Santa Barbara city election ballot
Paul Wellman

BLAND CAMPAIGN: With only about two weeks left before the Santa Barbara City Council election that ends November 8, I was afraid we’d have to import some major-league wackos to pep up the rather bland campaign.

About all we’d had was Michael Self campaigning against curb bulb-outs. Bulb-outs? Is the election going to be decided by pro-and-con gutter talk?

Would it take an 11th-hour call to someone wild and ditzy like Sarah Palin to wake up the voters, or facts-challenged Michele Bachmann and her “pray the gay away” hubby?

Barney Brantingham

Or Bible-thumping Rick Perry charging over from Texas (greenbacks from part-time Montecitan Harold Simmons spilling out of his pockets) to insist that Social Security is a “Ponzi scheme” — thereby alienating geezers and geezers-to-be who might have voted for him? Perry has also put the fun back in campaigning by coming out for the flat-earth tax — I mean the loony flat tax.

We’re also missing the nastiness of last election’s mailed slasher-attacks on liberal candidates by billionaire Texan and ex-Montecitan Randall Van Wolfswinkel, who so far is sitting this one out.

Then, this week, the City Council race sparked.
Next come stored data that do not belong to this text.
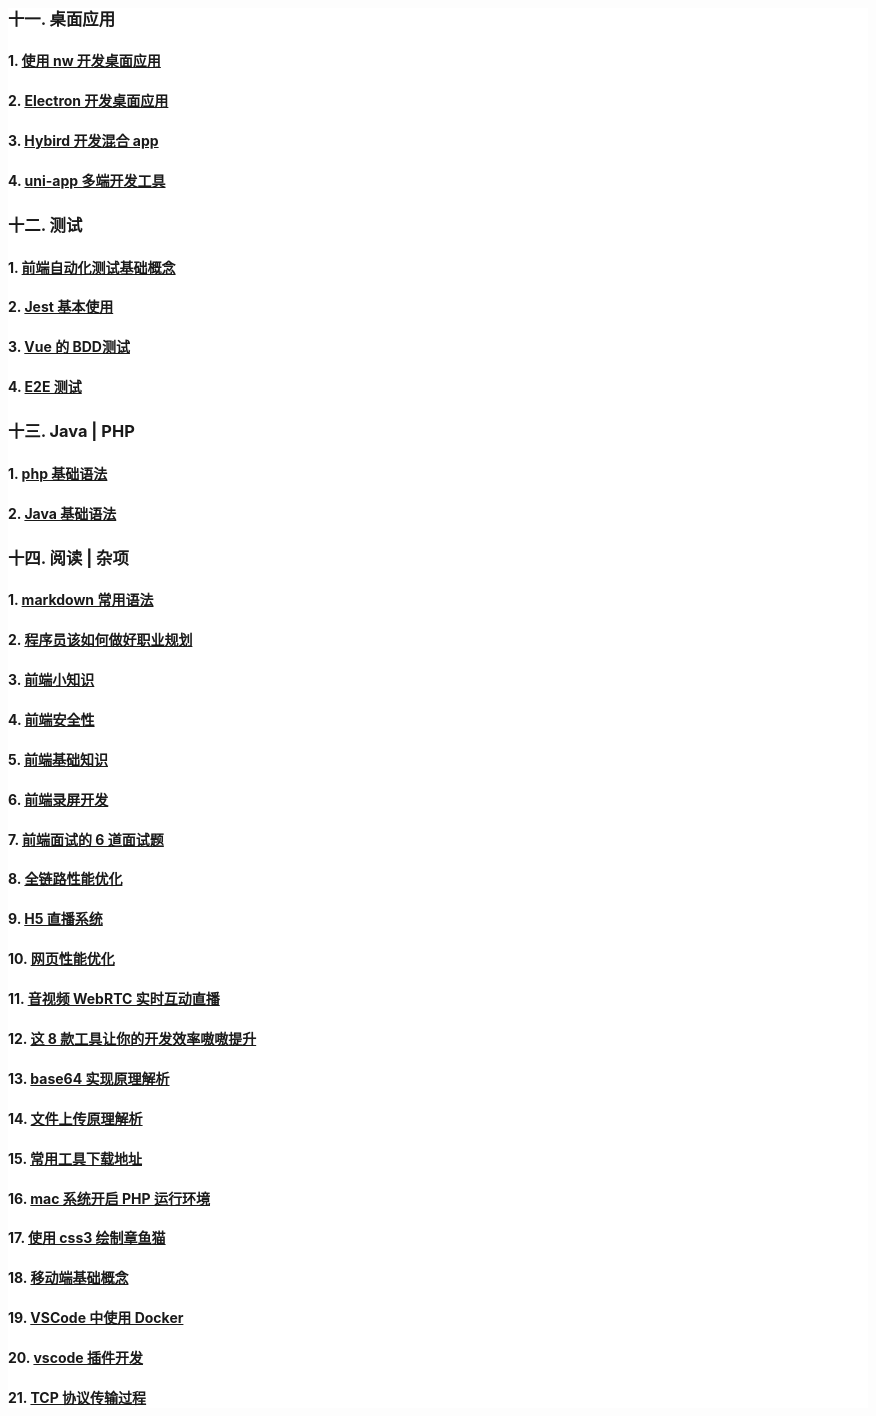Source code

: ### 十一. 桌面应用

#### 1. [使用 nw 开发桌面应用](/native/使用nw开发桌面应用.md)
#### 2. [Electron 开发桌面应用](/native/Electron开发桌面应用.md)
#### 3. [Hybird 开发混合 app](/native/Hybird开发混合app.md)
#### 4. [uni-app 多端开发工具](/native/uni-app多端开发工具.md)

### 十二. 测试

#### 1. [前端自动化测试基础概念](/test/前端自动化测试基础概念.md)
#### 2. [Jest 基本使用](/test/Jest基本使用.md)
#### 3. [Vue 的 BDD测试](/test/vue的bdd测试.md)
#### 4. [E2E 测试](/test/E2E测试.md)

### 十三. Java | PHP

#### 1. [php 基础语法](/php-java/php基础语法.md)
#### 2. [Java 基础语法](/php-java/java基础语法.md)

### 十四. 阅读 | 杂项

#### 1. [markdown 常用语法](/read/markdown.md)
#### 2. [程序员该如何做好职业规划](/read/我的职业规划.md)
#### 3. [前端小知识](/read/前端小知识.md)
#### 4. [前端安全性](/read/前端安全性.md)
#### 5. [前端基础知识](/read/前端基础知识.md)
#### 6. [前端录屏开发](/read/前端录屏开发.md)
#### 7. [前端面试的 6 道面试题](/read/前端面试的6道面试题.md)
#### 8. [全链路性能优化](/read/全链路性能优化.md)
#### 9. [H5 直播系统](/read/H5直播系统.md)
#### 10. [网页性能优化](/read/网页性能优化.md)
#### 11. [音视频 WebRTC 实时互动直播](/read/音视频WebRTC实时互动直播.md)
#### 12. [这 8 款工具让你的开发效率嗷嗷提升](/read/这8款工具让你的开发效率嗷嗷提升.md)
#### 13. [base64 实现原理解析](/read/base64实现原理解析.md)
#### 14. [文件上传原理解析](/read/文件上传原理解析.md)
#### 15. [常用工具下载地址](/read/常用工具下载地址.md)
#### 16. [mac 系统开启 PHP 运行环境](/read/mac系统开启PHP运行环境.md)
#### 17. [使用 css3 绘制章鱼猫](/read/使用css3绘制章鱼猫.md)
#### 18. [移动端基础概念](/read/移动端基础概念.md)
#### 19. [VSCode 中使用 Docker](/read/在VSCode中使用Docker.md)
#### 20. [vscode 插件开发](/read/vscode插件开发.md)
#### 21. [TCP 协议传输过程](/read/tcp协议传输过程.md)
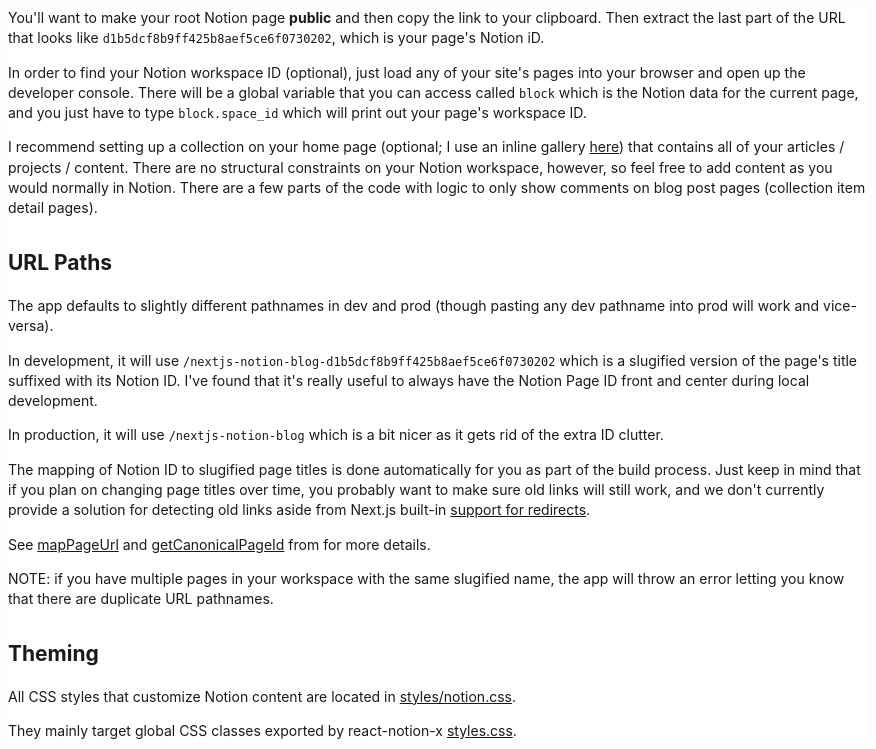 You'll want to make your root Notion page **public** and then copy the link to
your clipboard. Then extract the last part of the URL that looks like
`d1b5dcf8b9ff425b8aef5ce6f0730202`, which is your page's Notion iD.

In order to find your Notion workspace ID (optional), just load any of your
site's pages into your browser and open up the developer console. There will be
a global variable that you can access called `block` which is the Notion data
for the current page, and you just have to type `block.space_id` which will
print out your page's workspace ID.

I recommend setting up a collection on your home page (optional; I use an inline
gallery [here](https://notion.so/78fc5a4b88d74b0e824e29407e9f1ec1)) that
contains all of your articles / projects / content. There are no structural
constraints on your Notion workspace, however, so feel free to add content as
you would normally in Notion. There are a few parts of the code with logic to
only show comments on blog post pages (collection item detail pages).

## URL Paths

The app defaults to slightly different pathnames in dev and prod (though pasting
any dev pathname into prod will work and vice-versa).

In development, it will use
`/nextjs-notion-blog-d1b5dcf8b9ff425b8aef5ce6f0730202` which is a slugified
version of the page's title suffixed with its Notion ID. I've found that it's
really useful to always have the Notion Page ID front and center during local
development.

In production, it will use `/nextjs-notion-blog` which is a bit nicer as it gets
rid of the extra ID clutter.

The mapping of Notion ID to slugified page titles is done automatically for you
as part of the build process. Just keep in mind that if you plan on changing
page titles over time, you probably want to make sure old links will still work,
and we don't currently provide a solution for detecting old links aside from
Next.js built-in
[support for redirects](https://nextjs.org/docs/api-reference/next.config.js/redirects).

See [mapPageUrl](./lib/map-page-url.ts) and
[getCanonicalPageId](https://github.com/NotionX/react-notion-x/blob/master/packages/notion-utils/src/get-canonical-page-id.ts)
from for more details.

NOTE: if you have multiple pages in your workspace with the same slugified name,
the app will throw an error letting you know that there are duplicate URL
pathnames.

## Theming

All CSS styles that customize Notion content are located in
[styles/notion.css](./styles/notion.css).

They mainly target global CSS classes exported by react-notion-x
[styles.css](https://github.com/NotionX/react-notion-x/blob/master/packages/react-notion-x/src/styles.css).
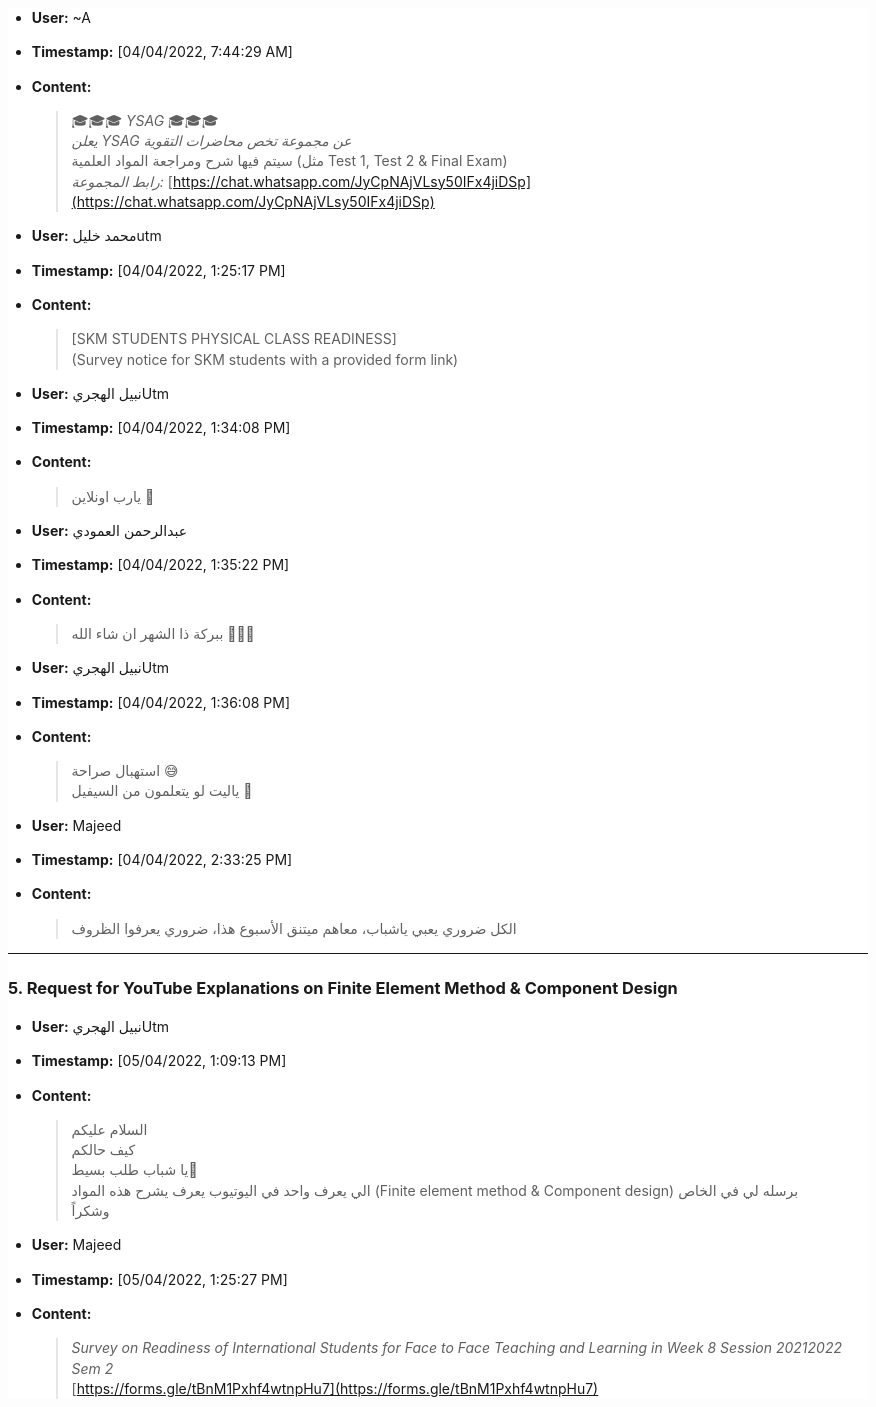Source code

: - **User:** ~A  
- **Timestamp:** [04/04/2022, 7:44:29 AM]  
- **Content:**  
  > ‏🎓🎓🎓 *YSAG* 🎓🎓🎓  
  > *يعلن YSAG عن مجموعة تخص محاضرات التقوية*  
  > سيتم فيها شرح ومراجعة المواد العلمية (مثل Test 1, Test 2 & Final Exam)  
  > *رابط المجموعة:* [https://chat.whatsapp.com/JyCpNAjVLsy50IFx4jiDSp](https://chat.whatsapp.com/JyCpNAjVLsy50IFx4jiDSp)

- **User:** محمد خليلutm  
- **Timestamp:** [04/04/2022, 1:25:17 PM]  
- **Content:**  
  > [SKM STUDENTS PHYSICAL CLASS READINESS]  
  > (Survey notice for SKM students with a provided form link)

- **User:** نبيل الهجريUtm  
- **Timestamp:** [04/04/2022, 1:34:08 PM]  
- **Content:**  
  > يارب اونلاين 🌚

- **User:** عبدالرحمن العمودي  
- **Timestamp:** [04/04/2022, 1:35:22 PM]  
- **Content:**  
  > ببركة ذا الشهر ان شاء الله 🤲🏼😅

- **User:** نبيل الهجريUtm  
- **Timestamp:** [04/04/2022, 1:36:08 PM]  
- **Content:**  
  > استهبال صراحة 😅  
  > ياليت لو يتعلمون من السيفيل 🌚

- **User:** Majeed  
- **Timestamp:** [04/04/2022, 2:33:25 PM]  
- **Content:**  
  > الكل ضروري يعبي ياشباب، معاهم ميتنق الأسبوع هذا، ضروري يعرفوا الظروف

---

### 5. Request for YouTube Explanations on Finite Element Method & Component Design
- **User:** نبيل الهجريUtm  
- **Timestamp:** [05/04/2022, 1:09:13 PM]  
- **Content:**  
  > السلام عليكم  
  > كيف حالكم  
  > يا شباب طلب بسيط🌚  
  > الي يعرف واحد في اليوتيوب يعرف يشرح هذه المواد (Finite element method & Component design) برسله لي في الخاص  
  > وشكراً

- **User:** Majeed  
- **Timestamp:** [05/04/2022, 1:25:27 PM]  
- **Content:**  
  > *Survey on Readiness of International Students for Face to Face Teaching and Learning in Week 8 Session 20212022 Sem 2*  
  > [https://forms.gle/tBnM1Pxhf4wtnpHu7](https://forms.gle/tBnM1Pxhf4wtnpHu7)
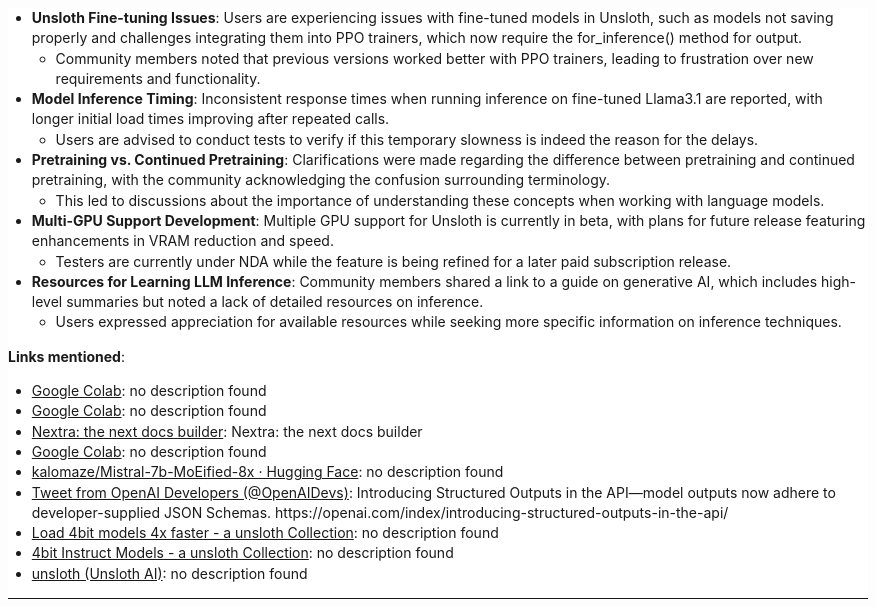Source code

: 
- **Unsloth Fine-tuning Issues**: Users are experiencing issues with fine-tuned models in Unsloth, such as models not saving properly and challenges integrating them into PPO trainers, which now require the for_inference() method for output.
   - Community members noted that previous versions worked better with PPO trainers, leading to frustration over new requirements and functionality.
- **Model Inference Timing**: Inconsistent response times when running inference on fine-tuned Llama3.1 are reported, with longer initial load times improving after repeated calls.
   - Users are advised to conduct tests to verify if this temporary slowness is indeed the reason for the delays.
- **Pretraining vs. Continued Pretraining**: Clarifications were made regarding the difference between pretraining and continued pretraining, with the community acknowledging the confusion surrounding terminology.
   - This led to discussions about the importance of understanding these concepts when working with language models.
- **Multi-GPU Support Development**: Multiple GPU support for Unsloth is currently in beta, with plans for future release featuring enhancements in VRAM reduction and speed.
   - Testers are currently under NDA while the feature is being refined for a later paid subscription release.
- **Resources for Learning LLM Inference**: Community members shared a link to a guide on generative AI, which includes high-level summaries but noted a lack of detailed resources on inference.
   - Users expressed appreciation for available resources while seeking more specific information on inference techniques.


<div class="linksMentioned">

<strong>Links mentioned</strong>:

<ul>
<li>
<a href="https://colab.research.google.com/drive/1Ys44kVvmeZtnICzWz0xgpRnrIOjZAuxp?usp=sharing#scrollTo=FqfebeAdT073">Google Colab</a>: no description found</li><li><a href="https://colab.research.google.com/drive/1tEd1FrOXWMnCU9UIvdYhs61tkxdMuKZu?usp=sharing">Google Colab</a>: no description found</li><li><a href="https://guide.repleteai.com">Nextra: the next docs builder</a>: Nextra: the next docs builder</li><li><a href="https://colab.research.google.com/drive/164cg_O7SV7G8kZr_JXqLd6VC7pd86-1Z#scrollTo=PoPKQjga6obN.">Google Colab</a>: no description found</li><li><a href="https://huggingface.co/kalomaze/Mistral-7b-MoEified-8x">kalomaze/Mistral-7b-MoEified-8x · Hugging Face</a>: no description found</li><li><a href="https://x.com/OpenAIDevs/status/1820876430764634115">Tweet from OpenAI Developers (@OpenAIDevs)</a>: Introducing Structured Outputs in the API—model outputs now adhere to developer-supplied JSON Schemas.  https://openai.com/index/introducing-structured-outputs-in-the-api/</li><li><a href="https://huggingface.co/collections/unsloth/load-4bit-models-4x-faster-659042e3a41c3cbad582e734">Load 4bit models 4x faster - a unsloth Collection</a>: no description found</li><li><a href="https://huggingface.co/collections/unsloth/4bit-instruct-models-6624b1c17fd76cbcf4d435c8">4bit Instruct Models - a unsloth Collection</a>: no description found</li><li><a href="https://huggingface.co/unsloth">unsloth (Unsloth AI)</a>: no description found
</li>
</ul>

</div>
  

---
Incumbent Dale Francisco, pissed off over slams against him by the Police Officers Association (POA), launched a vitriolic counterattack, claiming that its leaders were out of step with the men and women in blue. Sgt. Mike McGrew fired back, saying that Francisco wanted the POA endorsement when he ran for mayor (but lost) and is just bitter about not receiving it now.

Whether or not taking on the cops is a wise move remains to be seen, but in a mixed-up race, Francisco is considered by many to be the most likely to win on November 8, along with challenger Iya Falcone.

While Santa Barbara Democrats have endorsed three candidates — Falcone, Cathy Murillo, and Deborah Schwartz — Republicans have been mighty quiet indeed. Maybe because Demo voters outnumber the GOP, and it’s felt that a Grand Old Party label would be costly, especially because the Republicans are in bad odor these days due to their Dr. No shenanigans in D.C. City Council elections are supposed to be nonpartisan, but I guess it’s okay for parties to endorse, as long as they’re in the majority.

As for the housing density issue, the council has stashed that hot potato away as a future experiment in cozy living to provide supposed affordable havens for the poor souls clogging the freeway as they drive in from Ventura County every morning, and for the young families yearning for condo space.

Murillo horrified some homeowners when she told a recent forum that she thinks 40 units per acre would do the trick. Francisco replied that downtown real estate is so expensive that affordable housing wouldn’t have a ghost of a chance of being affordable. Is high-density “smart growth” an oxymoron? Is status-quo density just selfishness, a wall against not just L.A. but the Ventura working class?

Aside from those oh-so-irksome issues, the election is really about whether the four-member conservative majority will keep running the city. Elect incumbents Francisco, Self, and Randy Rowse, add Frank Hotchkiss, who isn’t on the ballot, and you’ve got it. You’ve also got a war on higher density, pedestrians, and the homeless (over-the-top Self claims they’re “terrorizing” the town), and you’ve got climate-warming deniers who can’t even bring themselves to say the word “environment.”

The News-Press is plastering every issue in favor of the Franciscans, even devoting a front-page color photo to the three incumbents standing in De la Guerra Plaza. If you see any other candidates getting this kind of fair and balanced treatment, let me know. The News-Press is also taking great pleasure in pointing out Schwartz’s financial woes. Schwartz says that her personal problems are irrelevant to her City Council leadership, if elected.

What no one seems to be talking about is that most of the front-runners are women and winning major endorsements. When I was covering the City Council back in the 1960s, there was usually one token woman member. The Board of Supervisors was not only all male but all good ol’ boys. Now there’s a majority of women on the five-member board.

The Independent has endorsed Falcone, Schwartz, and Murillo, and the “guns and hoses” city cops and firefighters have thrown their considerable weight behind their longtime favorite, Falcone, along with Schwartz and Milpas Street advocate Sharon Byrne, who’s called for more police on the beat. Murillo lost out, as did Self, whom cops and firefighters endorsed last time, but who now has alienated them, and we’ll see if she keeps her job.